The four members of The Firm, Shane Christensen, Brian Jensen, Stephen Heywood, and Michael Schmidt, are all MFA graduates of Edinboro University of Pennsylvania. All are active in teaching as well. Christensen teaches at Snow Canyon High School and DSC, while Jensen teaches at Utah Valley University. Heywood teaches at the University of North Florida, and Schmidt teaches at Valdosta State University in Georgia.

But how exactly did they get started?  In an article in the January 2007 issue of Ceramics Monthly fellow ceramist and Edinboro classmate Sarah Rossiter explains: "In his first semester at Edinboro University, during one of many conversational marathons on all things great, small and technological with Professor Steve Kemenyffy, Christensen once mentioned that he was an Eagle Scout. Nearly a year later, Kemenyffy arrived in his studio with the 1966 Boy Scout Merit Badge Book of Pottery folded in his back pocket."

"There’s some crazy stuff in here!" Kemenyffy announced, and left it for Christensen’s edification and amusement.

"The merit badge book resurfaced after graduate school when Christensen, then teaching at Western Texas College, was invited to lecture to Art majors at SUU. He included in his presentation this Boy Scout advice: "You may enter the field of ceramics without attending college, but college training will give you a much better opportunity to advance. If you find that a college education is impossible, you may get employment with a ceramics concern and show an interest in your work so that, in time, you will become of real value to the firm."
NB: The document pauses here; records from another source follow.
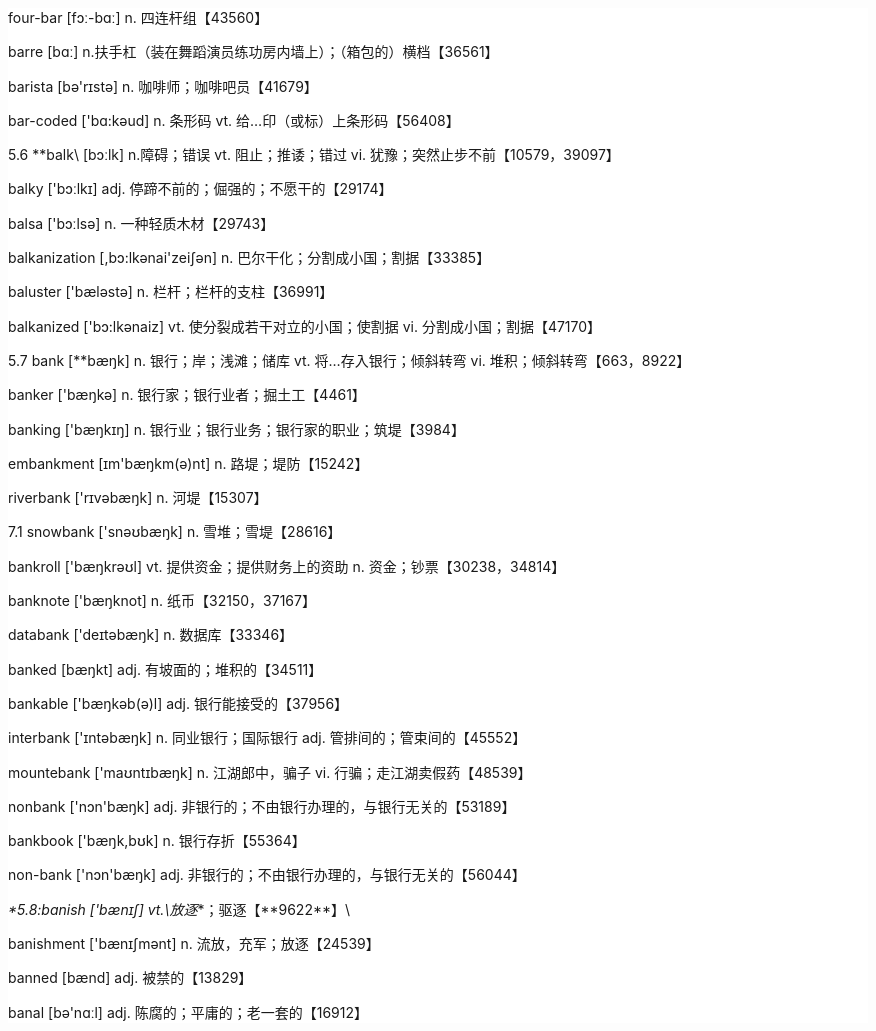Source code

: four-bar [fɔː-bɑː] n.  四连杆组【43560】

barre [bɑː] n.扶手杠（装在舞蹈演员练功房内墙上）；（箱包的）横档【36561】



 

barista [bə'rɪstə] n.  咖啡师；咖啡吧员【41679】

bar-coded ['bɑ:kəud] n. 条形码 vt. 给…印（或标）上条形码【56408】

5.6 *\*balk\ [bɔːlk] n.障碍；错误 vt. 阻止；推诿；错过 vi. 犹豫；突然止步不前【10579，39097】

balky ['bɔːlkɪ] adj.  停蹄不前的；倔强的；不愿干的【29174】

balsa ['bɔːlsə] n. 一种轻质木材【29743】

balkanization [,bɔ:lkənai'zeiʃən] n. 巴尔干化；分割成小国；割据【33385】

baluster ['bæləstə] n. 栏杆；栏杆的支柱【36991】

balkanized ['bɔ:lkənaiz] vt. 使分裂成若干对立的小国；使割据 vi. 分割成小国；割据【47170】

5.7 bank [*\*bæŋk\] n. 银行；岸；浅滩；储库 vt. 将…存入银行；倾斜转弯 vi. 堆积；倾斜转弯【663，8922】

banker ['bæŋkə] n. 银行家；银行业者；掘土工【4461】

banking ['bæŋkɪŋ] n.  银行业；银行业务；银行家的职业；筑堤【3984】 

embankment [ɪm'bæŋkm(ə)nt] n.  路堤；堤防【15242】

riverbank ['rɪvəbæŋk] n.  河堤【15307】 

7.1 snowbank ['snəʊbæŋk] n. 雪堆；雪堤【28616】

bankroll ['bæŋkrəʊl] vt. 提供资金；提供财务上的资助 n. 资金；钞票【30238，34814】

banknote ['bæŋknot] n. 纸币【32150，37167】

databank ['deɪtəbæŋk] n.  数据库【33346】 

banked [bæŋkt] adj. 有坡面的；堆积的【34511】

bankable ['bæŋkəb(ə)l] adj. 银行能接受的【37956】

interbank ['ɪntəbæŋk] n.  同业银行；国际银行  adj.  管排间的；管束间的【45552】 

mountebank ['maʊntɪbæŋk] n.  江湖郎中，骗子  vi.  行骗；走江湖卖假药【48539】

nonbank ['nɔn'bæŋk] adj. 非银行的；不由银行办理的，与银行无关的【53189】



 

bankbook ['bæŋk,bʊk] n. 银行存折【55364】

non-bank ['nɔn'bæŋk] adj. 非银行的；不由银行办理的，与银行无关的【56044】

*\*5.8:banish ['bænɪʃ] vt.\放逐*\*；驱逐【\*\*9622\*\*】\

banishment ['bænɪʃmənt] n.  流放，充军；放逐【24539】

banned [bænd] adj. 被禁的【13829】

banal [bə'nɑːl] adj. 陈腐的；平庸的；老一套的【16912】
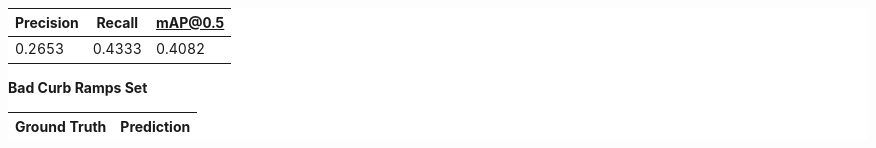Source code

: 
| Precision | Recall | mAP@0.5 |
|-----------|--------|---------|
| 0.2653    | 0.4333 | 0.4082  |

**Bad Curb Ramps Set**

| Ground Truth | Prediction |
|--------------|------------|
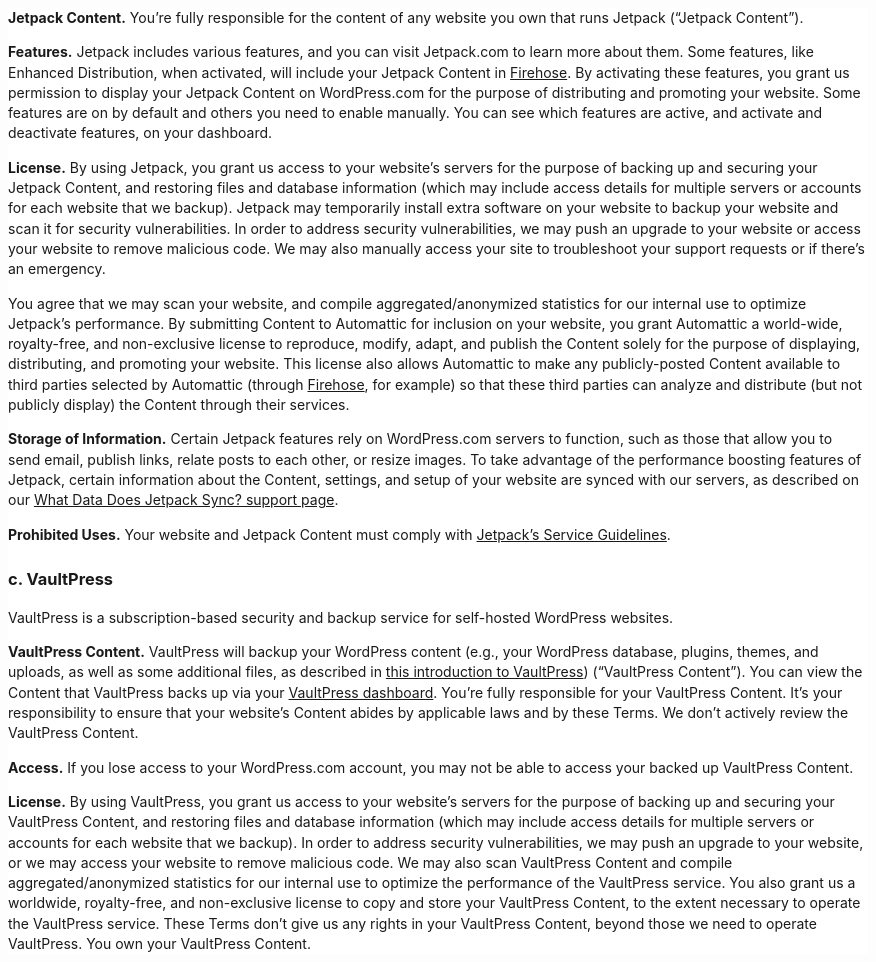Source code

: **Jetpack Content.** You’re fully responsible for the content of any website you own that runs Jetpack (“Jetpack Content”).

**Features.** Jetpack includes various features, and you can visit Jetpack.com to learn more about them. Some features, like Enhanced Distribution, when activated, will include your Jetpack Content in [Firehose](https://developer.wordpress.com/docs/firehose/). By activating these features, you grant us permission to display your Jetpack Content on WordPress.com for the purpose of distributing and promoting your website. Some features are on by default and others you need to enable manually. You can see which features are active, and activate and deactivate features, on your dashboard.

**License.** By using Jetpack, you grant us access to your website’s servers for the purpose of backing up and securing your Jetpack Content, and restoring files and database information (which may include access details for multiple servers or accounts for each website that we backup). Jetpack may temporarily install extra software on your website to backup your website and scan it for security vulnerabilities. In order to address security vulnerabilities, we may push an upgrade to your website or access your website to remove malicious code. We may also manually access your site to troubleshoot your support requests or if there’s an emergency.

You agree that we may scan your website, and compile aggregated/anonymized statistics for our internal use to optimize Jetpack’s performance. By submitting Content to Automattic for inclusion on your website, you grant Automattic a world-wide, royalty-free, and non-exclusive license to reproduce, modify, adapt, and publish the Content solely for the purpose of displaying, distributing, and promoting your website. This license also allows Automattic to make any publicly-posted Content available to third parties selected by Automattic (through [Firehose](https://developer.wordpress.com/docs/firehose/), for example) so that these third parties can analyze and distribute (but not publicly display) the Content through their services.

**Storage of Information.** Certain Jetpack features rely on WordPress.com servers to function, such as those that allow you to send email, publish links, relate posts to each other, or resize images. To take advantage of the performance boosting features of Jetpack, certain information about the Content, settings, and setup of your website are synced with our servers, as described on our [What Data Does Jetpack Sync? support page](https://jetpack.com/support/what-data-does-jetpack-sync/).

**Prohibited Uses.** Your website and Jetpack Content must comply with [Jetpack’s Service Guidelines](https://jetpack.com/service-guidelines/).

### c. VaultPress

VaultPress is a subscription-based security and backup service for self-hosted WordPress websites.

**VaultPress Content.** VaultPress will backup your WordPress content (e.g., your WordPress database, plugins, themes, and uploads, as well as some additional files, as described in [this introduction to VaultPress](https://help.vaultpress.com/get-to-know/)) (“VaultPress Content”). You can view the Content that VaultPress backs up via your [VaultPress dashboard](https://dashboard.vaultpress.com/). You’re fully responsible for your VaultPress Content. It’s your responsibility to ensure that your website’s Content abides by applicable laws and by these Terms. We don’t actively review the VaultPress Content.

**Access.** If you lose access to your WordPress.com account, you may not be able to access your backed up VaultPress Content.

**License.** By using VaultPress, you grant us access to your website’s servers for the purpose of backing up and securing your VaultPress Content, and restoring files and database information (which may include access details for multiple servers or accounts for each website that we backup). In order to address security vulnerabilities, we may push an upgrade to your website, or we may access your website to remove malicious code. We may also scan VaultPress Content and compile aggregated/anonymized statistics for our internal use to optimize the performance of the VaultPress service. You also grant us a worldwide, royalty-free, and non-exclusive license to copy and store your VaultPress Content, to the extent necessary to operate the VaultPress service. These Terms don’t give us any rights in your VaultPress Content, beyond those we need to operate VaultPress. You own your VaultPress Content.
"Jensen attended Christensen's lecture at SUU, and afterwards the two discussed the optimism and opportunity presented in the merit badge book. It resonated with the paths they had chosen in ceramics and the art collective idea they had been considering for several years with Heywood and Schmidt. So the four friends decided to formalize their fellowship in goals, art, profession and media (and a certain entrepreneurial panache). The result: "The Firm."

Stephen Heywood talks about what The Firm means to him. "It's more than an organization. It's four friends that want to help each other succeed.  It's the idea that you can do better with three other people helping you than you can do by yourself.  It's an opportunity to serve to give and to inspire."